Functional NLS is conserved in Drosophila ASUN homologue. (A) Schematic of CHY-tagged dASUN with predicted NLS (yellow box) in the C-terminal region of the protein. Letter A indicates each charged residue of the endogenous NLS mutated to alanine in CHY-dASUN^mutNLS. An exogenous NLS (blue box) was added to the N-terminal end of CHY-tagged dASUN to generate NLS-CHY-dASUN. (B) CHY immunoblot analysis of testes lysates from asun males with or without germline expression of CHY-dASUN fusions revealed proteins of the predicted sizes. An intervening lane just left of the last lane was removed. Wild-type (WT) males and asun males lacking a transgene were used as negative controls. Tubulin was used as loading control. (C) Representative images showing localizations of CHY-dASUN fusions in transgenic G2 spermatocytes.
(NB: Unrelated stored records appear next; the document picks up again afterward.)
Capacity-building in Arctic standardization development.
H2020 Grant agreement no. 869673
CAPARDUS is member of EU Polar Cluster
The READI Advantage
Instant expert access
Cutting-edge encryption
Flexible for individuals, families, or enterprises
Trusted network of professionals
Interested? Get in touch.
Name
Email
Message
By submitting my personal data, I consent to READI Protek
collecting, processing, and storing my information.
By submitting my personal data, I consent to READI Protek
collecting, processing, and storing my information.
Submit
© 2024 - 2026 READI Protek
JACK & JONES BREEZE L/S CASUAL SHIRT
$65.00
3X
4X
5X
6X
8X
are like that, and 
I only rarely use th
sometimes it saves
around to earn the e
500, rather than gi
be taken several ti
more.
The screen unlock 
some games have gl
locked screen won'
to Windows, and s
Scale bar, 10 μm. (D) Quantification of localization patterns of CHY-dASUN fusion proteins in transgenic G2 spermatocytes.

FIGURE 6:

Nuclear pool of hASUN is required for dynein recruitment to the NE in HeLa cells. HeLa cells were transfected with NT or hASUN siRNA plus Myc (vector control) or Myc-hASUN expression constructs as indicated. (A) After nocodazole treatment, cells were fixed and stained for DIC and DNA. Representative images of cells. Perinuclear dynein was restored only by expression of hASUN fusion proteins with nuclear localization. Scale bar, 10 μm. (B) Quantification of cells with perinuclear dynein after the indicated siRNA and DNA transfections. *p < 0.0001 (pairwise comparisons indicated). N.S., nonsignificant statistical differences. (C) hASUN immunoblot of lysates of transfected HeLa cells confirmed depletion of hASUN in hASUN-siRNA cells, and Myc immunoblot confirmed expression of Myc-hASUN fusion proteins of the predicted sizes. Tubulin was used as loading control.

FIGURE 7:

Nuclear pool of dASUN is required for dynein recruitment to the NE in Drosophila spermatocytes. (A, B) Testes dissected from wild-type (WT) or asun males with or without germline expression of CHY-tagged dASUN fusion proteins were stained for dynein heavy chain and DNA. (A) Representative images of G2 spermatocytes. Perinuclear dynein was restored to asun G2 spermatocytes only by expression of dASUN fusion proteins with nuclear localization. Scale bar, 10 μm. (B) Quantification of G2 spermatocytes with perinuclear dynein. (C) Fertility assay shows the average number of progeny per fertile male. *p < 0.0001 (compared with wild-type control).